[Items listed in a dataset]
__________

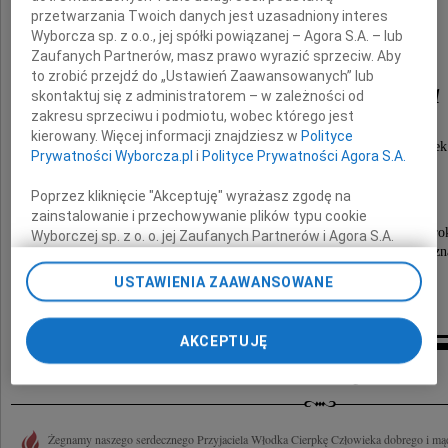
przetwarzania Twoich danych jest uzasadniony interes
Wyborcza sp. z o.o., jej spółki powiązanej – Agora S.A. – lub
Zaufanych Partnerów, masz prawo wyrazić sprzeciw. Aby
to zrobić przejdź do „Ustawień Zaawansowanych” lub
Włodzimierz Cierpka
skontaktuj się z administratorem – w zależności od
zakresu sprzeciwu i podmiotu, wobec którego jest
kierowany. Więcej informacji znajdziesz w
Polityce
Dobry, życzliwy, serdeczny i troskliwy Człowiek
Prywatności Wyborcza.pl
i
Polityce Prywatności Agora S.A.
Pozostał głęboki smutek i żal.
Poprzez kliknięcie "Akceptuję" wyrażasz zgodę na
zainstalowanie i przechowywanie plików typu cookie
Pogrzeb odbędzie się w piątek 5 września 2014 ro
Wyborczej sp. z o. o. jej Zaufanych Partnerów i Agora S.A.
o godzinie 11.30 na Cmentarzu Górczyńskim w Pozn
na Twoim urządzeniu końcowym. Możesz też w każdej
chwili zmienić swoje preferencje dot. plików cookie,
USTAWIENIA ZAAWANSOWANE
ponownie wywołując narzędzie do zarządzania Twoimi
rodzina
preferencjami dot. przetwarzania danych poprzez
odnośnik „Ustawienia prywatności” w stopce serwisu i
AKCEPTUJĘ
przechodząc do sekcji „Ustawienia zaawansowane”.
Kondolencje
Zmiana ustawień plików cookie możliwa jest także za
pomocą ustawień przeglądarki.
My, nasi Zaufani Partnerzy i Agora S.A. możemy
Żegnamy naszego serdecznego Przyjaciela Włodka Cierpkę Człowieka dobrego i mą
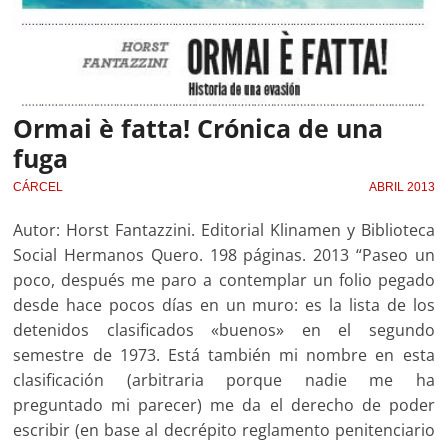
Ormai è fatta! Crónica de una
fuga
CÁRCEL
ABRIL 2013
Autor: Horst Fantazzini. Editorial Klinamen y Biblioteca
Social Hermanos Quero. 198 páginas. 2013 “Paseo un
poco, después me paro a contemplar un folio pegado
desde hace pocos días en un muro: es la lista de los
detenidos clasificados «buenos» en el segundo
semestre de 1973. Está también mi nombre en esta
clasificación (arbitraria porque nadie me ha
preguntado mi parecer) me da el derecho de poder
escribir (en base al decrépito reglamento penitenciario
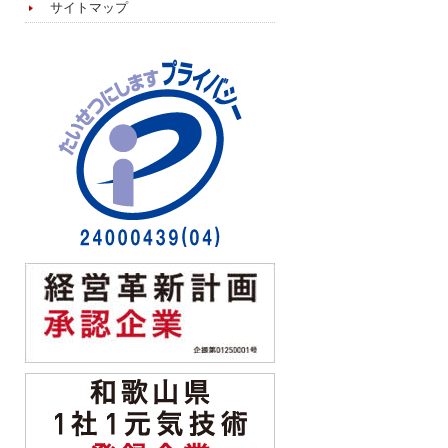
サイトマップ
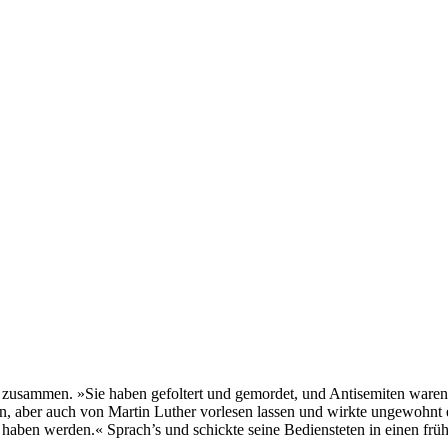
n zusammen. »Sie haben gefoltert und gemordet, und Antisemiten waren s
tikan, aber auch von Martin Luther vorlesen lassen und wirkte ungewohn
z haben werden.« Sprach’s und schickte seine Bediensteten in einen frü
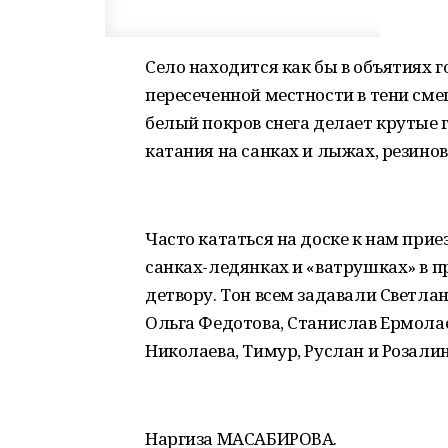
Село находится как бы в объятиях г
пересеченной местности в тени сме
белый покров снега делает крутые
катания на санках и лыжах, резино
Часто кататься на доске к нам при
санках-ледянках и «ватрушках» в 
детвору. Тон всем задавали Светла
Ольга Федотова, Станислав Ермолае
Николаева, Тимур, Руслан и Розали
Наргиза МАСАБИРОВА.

__________

> **How to complete this task**: Nothing but the lines from the line containing "tikan, aber auch" through the end of the records belongs in the answer, written out exactly, both ends included, without pictures.

> **Expected output**:
tikan, aber auch von Martin Luther vorlesen lassen und wirkte ungewohn
z haben werden.« Sprach’s und schickte seine Bediensteten in einen frü
Село находится как бы в объятиях г
пересеченной местности в тени сме
белый покров снега делает крутые
катания на санках и лыжах, резино
Часто кататься на доске к нам при
санках-ледянках и «ватрушках» в 
детвору. Тон всем задавали Светла
Ольга Федотова, Станислав Ермолае
Николаева, Тимур, Руслан и Розали
Наргиза МАСАБИРОВА.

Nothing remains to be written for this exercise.